### TASK REQUIREMENTS
[a] Quote everything in the ALBEF page below, from "This is the" down to "checkpoints are released.".
[b] According to the ALBEF page below, on which dataset does the repository support visual grounding?
[c] Translate this sentence from the ALBEF page below into Spanish: "Pre-trained and finetuned checkpoints are released."

### EXERCISE TEXT

========================

Align before Fuse: Vision and Language Representation Learning with Momentum Distillation

Overview

Align before Fuse: Vision and Language Representation Learning with Momentum Distillation (Salesforce Research)

This is the official PyTorch implementation of the ALBEF paper [Blog]. This repository supports pre-training on custom datasets, as well as finetuning on VQA, SNLI-VE, NLVR2, Image-Text Retrieval on MSCOCO and Flickr30k, and visual grounding on RefCOCO+. Pre-trained and finetuned checkpoints are released.

Requirements:

  • pytorch 1.8.0
  • transformers 4.8.1
  • timm 0.4.9

Download:

Visualization:

We provide code in visualize.ipynb to visualize the important areas in an image for each word in a text. Here is an example visualization using the visual grounding checkpoint.

Pre-training on custom datasets:

  1. Prepare training json files where each json file contains a list. Each item in the list is a dictonary with two key-value pairs: {'image': path_of_image, 'caption': text_of_image}.

========================

### PROVIDED MATERIAL
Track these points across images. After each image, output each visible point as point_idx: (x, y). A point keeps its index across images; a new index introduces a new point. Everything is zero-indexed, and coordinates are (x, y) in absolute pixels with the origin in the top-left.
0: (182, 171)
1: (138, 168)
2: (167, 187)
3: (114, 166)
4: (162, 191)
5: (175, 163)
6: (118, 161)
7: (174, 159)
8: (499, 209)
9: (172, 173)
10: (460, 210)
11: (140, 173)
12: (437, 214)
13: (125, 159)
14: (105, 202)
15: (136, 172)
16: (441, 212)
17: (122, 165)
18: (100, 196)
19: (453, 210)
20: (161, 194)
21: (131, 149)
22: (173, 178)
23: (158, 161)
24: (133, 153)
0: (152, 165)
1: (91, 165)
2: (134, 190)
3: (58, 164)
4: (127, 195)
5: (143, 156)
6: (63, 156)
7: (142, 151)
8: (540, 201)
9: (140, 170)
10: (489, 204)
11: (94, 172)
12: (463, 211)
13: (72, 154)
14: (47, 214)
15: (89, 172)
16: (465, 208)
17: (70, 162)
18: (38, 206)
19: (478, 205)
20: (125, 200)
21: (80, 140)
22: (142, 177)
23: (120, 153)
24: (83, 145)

========================

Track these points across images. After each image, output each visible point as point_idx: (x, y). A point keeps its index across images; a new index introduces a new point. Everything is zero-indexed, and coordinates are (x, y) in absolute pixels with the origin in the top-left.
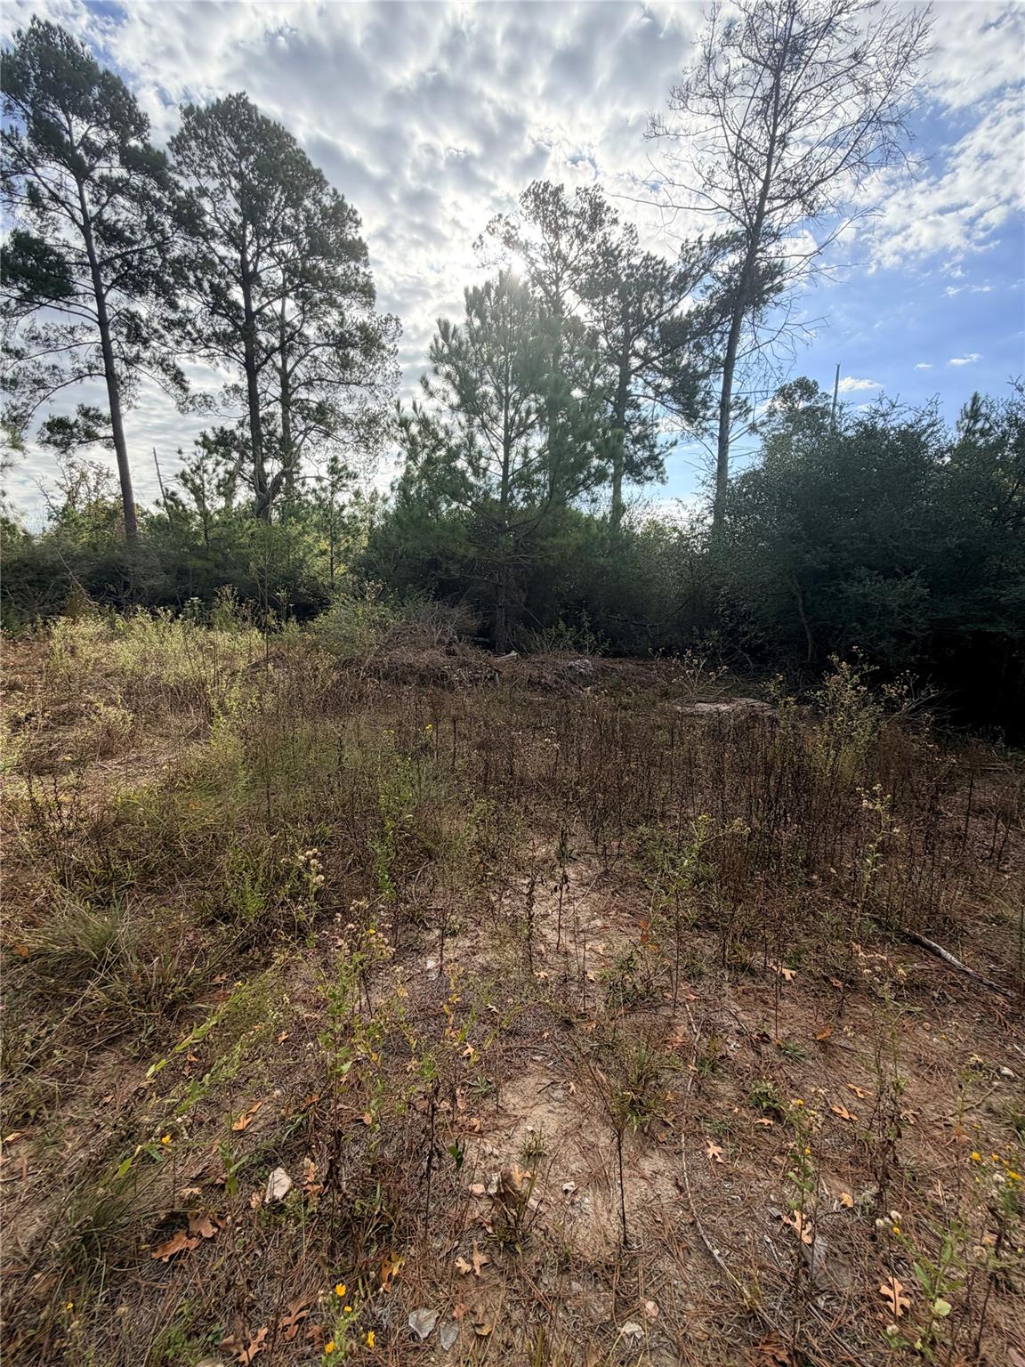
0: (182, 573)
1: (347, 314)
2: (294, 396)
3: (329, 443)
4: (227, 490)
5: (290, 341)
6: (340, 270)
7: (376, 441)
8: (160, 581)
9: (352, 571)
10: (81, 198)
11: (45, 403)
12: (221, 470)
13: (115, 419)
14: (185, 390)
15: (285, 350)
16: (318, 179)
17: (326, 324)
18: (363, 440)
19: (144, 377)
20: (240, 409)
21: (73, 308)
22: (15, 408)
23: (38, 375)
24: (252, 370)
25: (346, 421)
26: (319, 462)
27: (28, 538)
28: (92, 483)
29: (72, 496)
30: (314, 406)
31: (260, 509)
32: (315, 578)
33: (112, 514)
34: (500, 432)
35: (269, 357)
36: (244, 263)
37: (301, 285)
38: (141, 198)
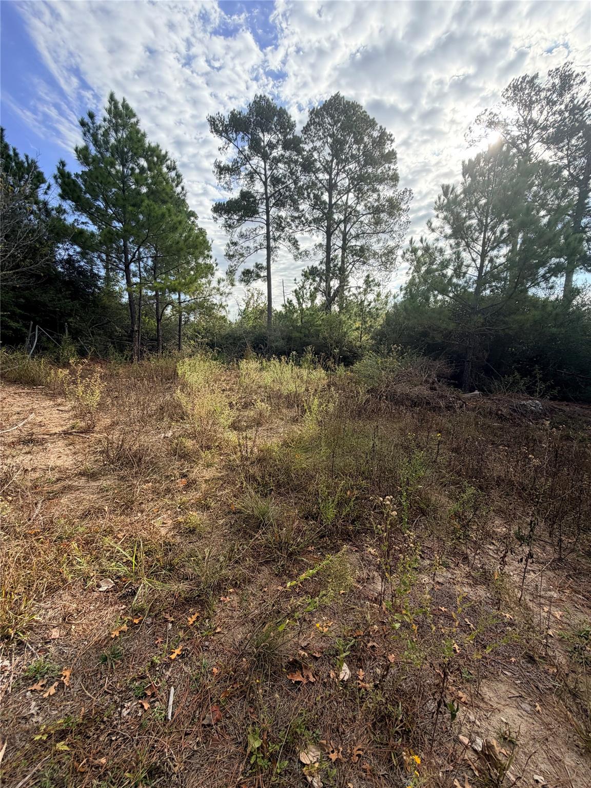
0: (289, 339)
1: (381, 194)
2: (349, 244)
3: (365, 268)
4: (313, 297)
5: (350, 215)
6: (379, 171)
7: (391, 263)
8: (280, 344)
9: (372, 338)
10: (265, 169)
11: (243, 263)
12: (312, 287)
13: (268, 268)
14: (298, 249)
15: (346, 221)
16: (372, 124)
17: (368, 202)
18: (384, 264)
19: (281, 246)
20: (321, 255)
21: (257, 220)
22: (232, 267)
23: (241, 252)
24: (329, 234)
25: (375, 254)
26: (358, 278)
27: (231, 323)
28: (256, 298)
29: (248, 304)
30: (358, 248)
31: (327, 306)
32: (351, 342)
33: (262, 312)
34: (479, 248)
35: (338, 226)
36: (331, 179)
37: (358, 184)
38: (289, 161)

========================

### RESULTS OF THE EXERCISE
[a]
This is the official PyTorch implementation of the ALBEF paper [Blog]. This repository supports pre-training on custom datasets, as well as finetuning on VQA, SNLI-VE, NLVR2, Image-Text Retrieval on MSCOCO and Flickr30k, and visual grounding on RefCOCO+. Pre-trained and finetuned checkpoints are released.

[b] RefCOCO+

[c] Se publican los puntos de control preentrenados y ajustados.